Page-level text extractions:
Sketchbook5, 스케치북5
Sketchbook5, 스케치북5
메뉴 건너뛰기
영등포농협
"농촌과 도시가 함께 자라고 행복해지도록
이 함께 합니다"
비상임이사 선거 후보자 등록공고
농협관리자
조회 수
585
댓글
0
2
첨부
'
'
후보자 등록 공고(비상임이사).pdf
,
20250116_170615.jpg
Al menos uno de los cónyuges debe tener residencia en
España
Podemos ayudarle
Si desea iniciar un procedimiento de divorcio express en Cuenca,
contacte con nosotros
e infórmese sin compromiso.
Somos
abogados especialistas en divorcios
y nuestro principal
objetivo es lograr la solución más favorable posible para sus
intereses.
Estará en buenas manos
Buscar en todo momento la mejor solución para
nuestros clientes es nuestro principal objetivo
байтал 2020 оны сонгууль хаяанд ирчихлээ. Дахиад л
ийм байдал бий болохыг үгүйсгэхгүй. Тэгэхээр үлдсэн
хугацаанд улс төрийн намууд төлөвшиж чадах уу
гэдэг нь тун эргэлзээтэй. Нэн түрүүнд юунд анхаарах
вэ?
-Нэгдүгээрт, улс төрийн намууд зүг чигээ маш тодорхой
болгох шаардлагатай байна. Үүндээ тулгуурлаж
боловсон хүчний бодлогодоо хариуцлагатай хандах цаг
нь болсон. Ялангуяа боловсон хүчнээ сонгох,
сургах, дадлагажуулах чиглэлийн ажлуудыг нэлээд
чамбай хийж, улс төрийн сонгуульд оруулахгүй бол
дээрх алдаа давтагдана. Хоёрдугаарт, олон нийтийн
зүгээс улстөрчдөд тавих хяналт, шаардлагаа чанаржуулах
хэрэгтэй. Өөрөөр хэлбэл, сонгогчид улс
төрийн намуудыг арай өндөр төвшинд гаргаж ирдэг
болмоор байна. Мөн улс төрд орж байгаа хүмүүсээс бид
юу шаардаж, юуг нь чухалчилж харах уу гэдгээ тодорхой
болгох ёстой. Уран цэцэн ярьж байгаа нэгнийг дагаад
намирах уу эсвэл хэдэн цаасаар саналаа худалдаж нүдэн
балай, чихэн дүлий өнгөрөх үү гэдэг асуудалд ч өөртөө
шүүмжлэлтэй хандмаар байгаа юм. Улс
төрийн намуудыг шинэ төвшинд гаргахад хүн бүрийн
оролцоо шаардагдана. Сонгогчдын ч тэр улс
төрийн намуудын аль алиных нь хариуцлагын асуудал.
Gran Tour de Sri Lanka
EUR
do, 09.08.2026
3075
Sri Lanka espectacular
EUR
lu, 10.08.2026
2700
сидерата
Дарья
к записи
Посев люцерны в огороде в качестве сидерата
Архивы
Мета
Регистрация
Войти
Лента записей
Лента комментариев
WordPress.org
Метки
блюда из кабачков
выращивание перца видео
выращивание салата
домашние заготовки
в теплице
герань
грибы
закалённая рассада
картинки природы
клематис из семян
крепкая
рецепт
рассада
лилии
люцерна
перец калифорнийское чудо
---
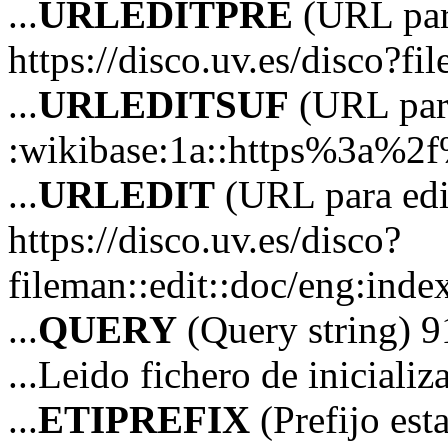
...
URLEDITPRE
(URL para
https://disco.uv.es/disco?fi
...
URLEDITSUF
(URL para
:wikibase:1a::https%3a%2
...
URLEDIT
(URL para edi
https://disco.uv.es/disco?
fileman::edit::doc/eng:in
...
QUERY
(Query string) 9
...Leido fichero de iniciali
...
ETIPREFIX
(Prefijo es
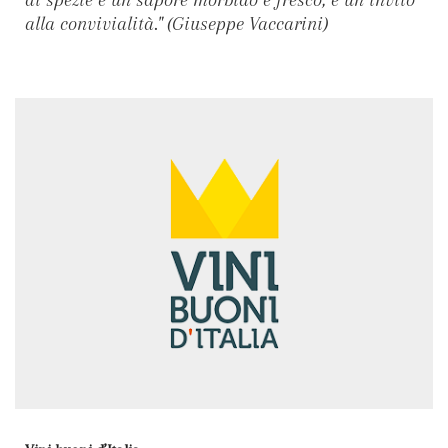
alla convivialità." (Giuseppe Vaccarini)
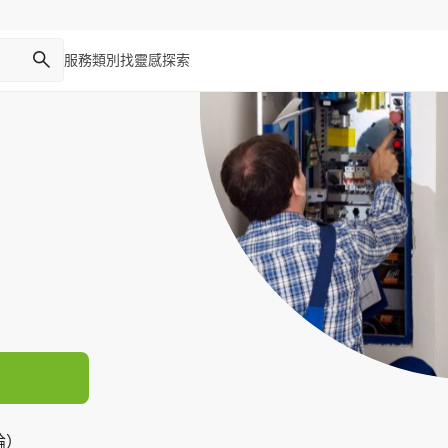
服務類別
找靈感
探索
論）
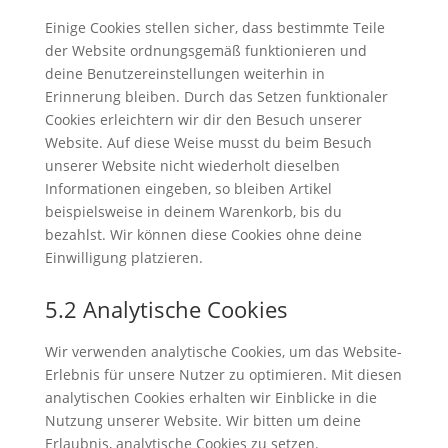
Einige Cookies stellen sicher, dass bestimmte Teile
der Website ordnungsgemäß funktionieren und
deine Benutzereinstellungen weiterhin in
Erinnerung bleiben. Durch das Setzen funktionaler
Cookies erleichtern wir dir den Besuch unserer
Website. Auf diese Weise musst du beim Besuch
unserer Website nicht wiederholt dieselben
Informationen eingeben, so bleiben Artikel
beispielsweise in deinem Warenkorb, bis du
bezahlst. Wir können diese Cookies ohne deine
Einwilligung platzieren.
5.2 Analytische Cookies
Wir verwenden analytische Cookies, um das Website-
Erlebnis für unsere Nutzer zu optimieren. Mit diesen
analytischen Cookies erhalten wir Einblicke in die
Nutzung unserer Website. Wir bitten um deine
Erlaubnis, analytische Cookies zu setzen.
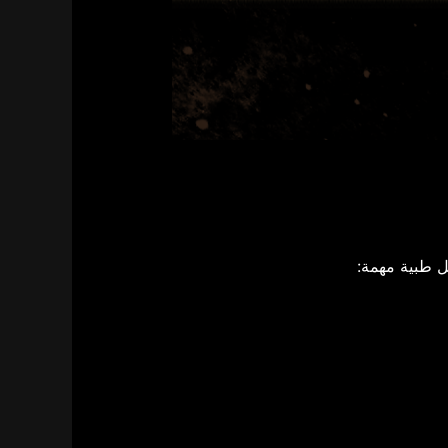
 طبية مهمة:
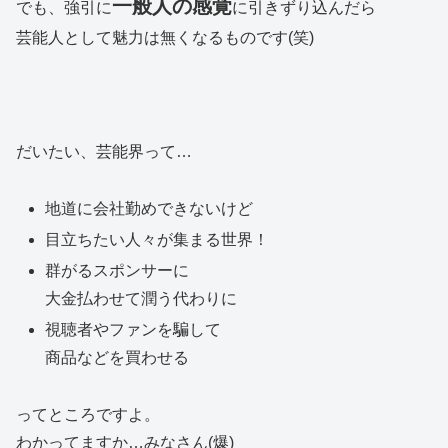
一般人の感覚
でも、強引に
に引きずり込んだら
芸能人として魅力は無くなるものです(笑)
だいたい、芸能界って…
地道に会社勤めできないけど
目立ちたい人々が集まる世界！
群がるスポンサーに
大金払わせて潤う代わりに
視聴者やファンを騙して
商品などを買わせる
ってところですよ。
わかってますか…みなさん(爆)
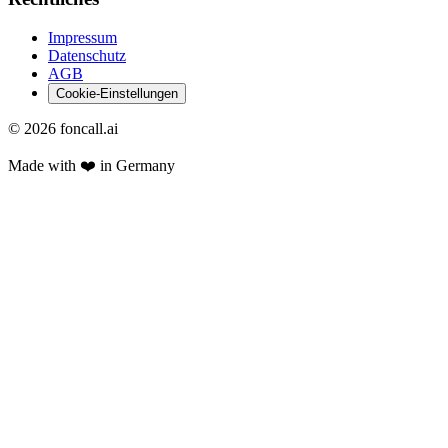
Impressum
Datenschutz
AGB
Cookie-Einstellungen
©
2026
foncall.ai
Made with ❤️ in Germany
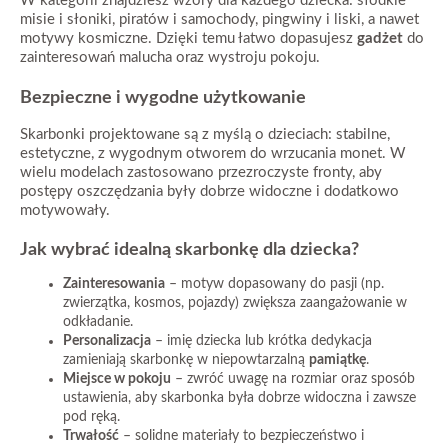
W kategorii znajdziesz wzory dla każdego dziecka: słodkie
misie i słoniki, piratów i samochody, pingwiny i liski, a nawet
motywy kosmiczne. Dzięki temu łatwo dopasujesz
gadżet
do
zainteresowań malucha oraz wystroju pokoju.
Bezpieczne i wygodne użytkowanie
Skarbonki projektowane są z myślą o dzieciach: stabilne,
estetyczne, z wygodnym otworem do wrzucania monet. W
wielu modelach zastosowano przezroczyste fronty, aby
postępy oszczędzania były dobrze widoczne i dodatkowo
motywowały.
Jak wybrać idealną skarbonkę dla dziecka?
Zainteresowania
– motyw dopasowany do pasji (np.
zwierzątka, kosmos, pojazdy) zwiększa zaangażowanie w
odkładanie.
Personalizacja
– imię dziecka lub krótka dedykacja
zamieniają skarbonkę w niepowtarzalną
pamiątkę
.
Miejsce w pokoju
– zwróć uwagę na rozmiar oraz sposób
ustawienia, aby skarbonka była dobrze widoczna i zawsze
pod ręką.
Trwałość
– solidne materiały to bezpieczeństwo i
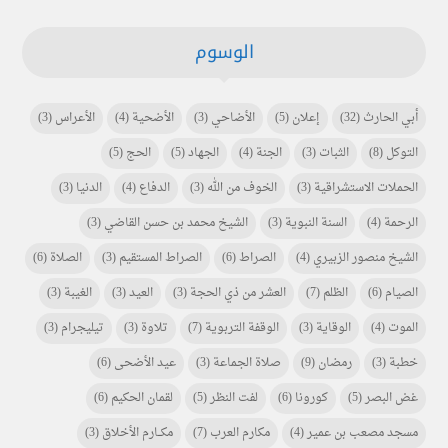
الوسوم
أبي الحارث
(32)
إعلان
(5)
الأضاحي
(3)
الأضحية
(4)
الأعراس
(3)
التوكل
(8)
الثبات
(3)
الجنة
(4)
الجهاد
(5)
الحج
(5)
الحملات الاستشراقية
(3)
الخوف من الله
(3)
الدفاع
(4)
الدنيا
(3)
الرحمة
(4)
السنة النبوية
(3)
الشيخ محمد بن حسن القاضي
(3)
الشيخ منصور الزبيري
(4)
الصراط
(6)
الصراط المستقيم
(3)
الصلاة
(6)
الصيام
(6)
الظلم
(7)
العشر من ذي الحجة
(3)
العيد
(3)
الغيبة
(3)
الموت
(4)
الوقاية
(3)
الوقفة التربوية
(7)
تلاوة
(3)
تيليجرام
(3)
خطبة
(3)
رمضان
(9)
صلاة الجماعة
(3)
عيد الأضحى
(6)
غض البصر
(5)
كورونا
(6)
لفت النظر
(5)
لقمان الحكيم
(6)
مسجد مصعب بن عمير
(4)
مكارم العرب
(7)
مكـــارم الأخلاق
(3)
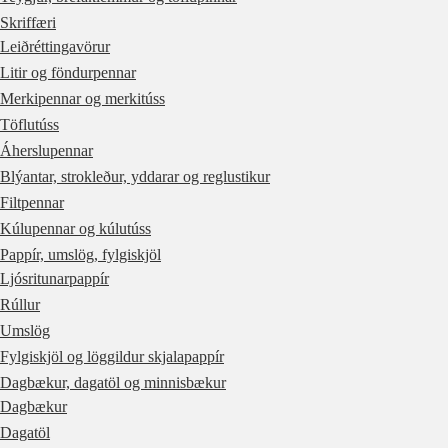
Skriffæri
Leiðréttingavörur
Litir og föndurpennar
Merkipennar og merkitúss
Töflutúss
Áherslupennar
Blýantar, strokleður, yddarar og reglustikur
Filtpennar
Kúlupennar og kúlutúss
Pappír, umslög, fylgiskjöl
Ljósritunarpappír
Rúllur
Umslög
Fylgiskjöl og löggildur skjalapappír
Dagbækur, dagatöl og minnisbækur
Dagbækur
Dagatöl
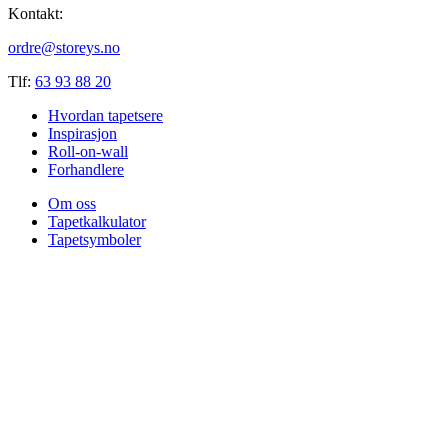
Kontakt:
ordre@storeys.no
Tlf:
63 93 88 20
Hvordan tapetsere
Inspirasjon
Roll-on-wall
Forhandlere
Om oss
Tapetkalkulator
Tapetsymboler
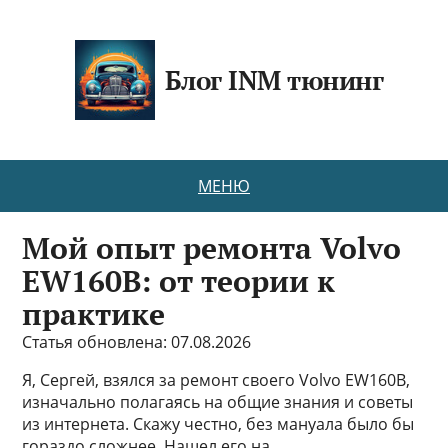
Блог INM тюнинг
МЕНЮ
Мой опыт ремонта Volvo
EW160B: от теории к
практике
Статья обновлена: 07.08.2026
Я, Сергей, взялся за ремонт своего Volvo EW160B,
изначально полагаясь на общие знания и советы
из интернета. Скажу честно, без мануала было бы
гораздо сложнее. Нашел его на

What the task asks - Wherever the word "Cookies" turns up in a line of the entries above, copy that line.

Exercise output -
Einige Cookies stellen sicher, dass bestimmte Teile
Cookies erleichtern wir dir den Besuch unserer
bezahlst. Wir können diese Cookies ohne deine
5.2 Analytische Cookies
Wir verwenden analytische Cookies, um das Website-
analytischen Cookies erhalten wir Einblicke in die
Erlaubnis, analytische Cookies zu setzen.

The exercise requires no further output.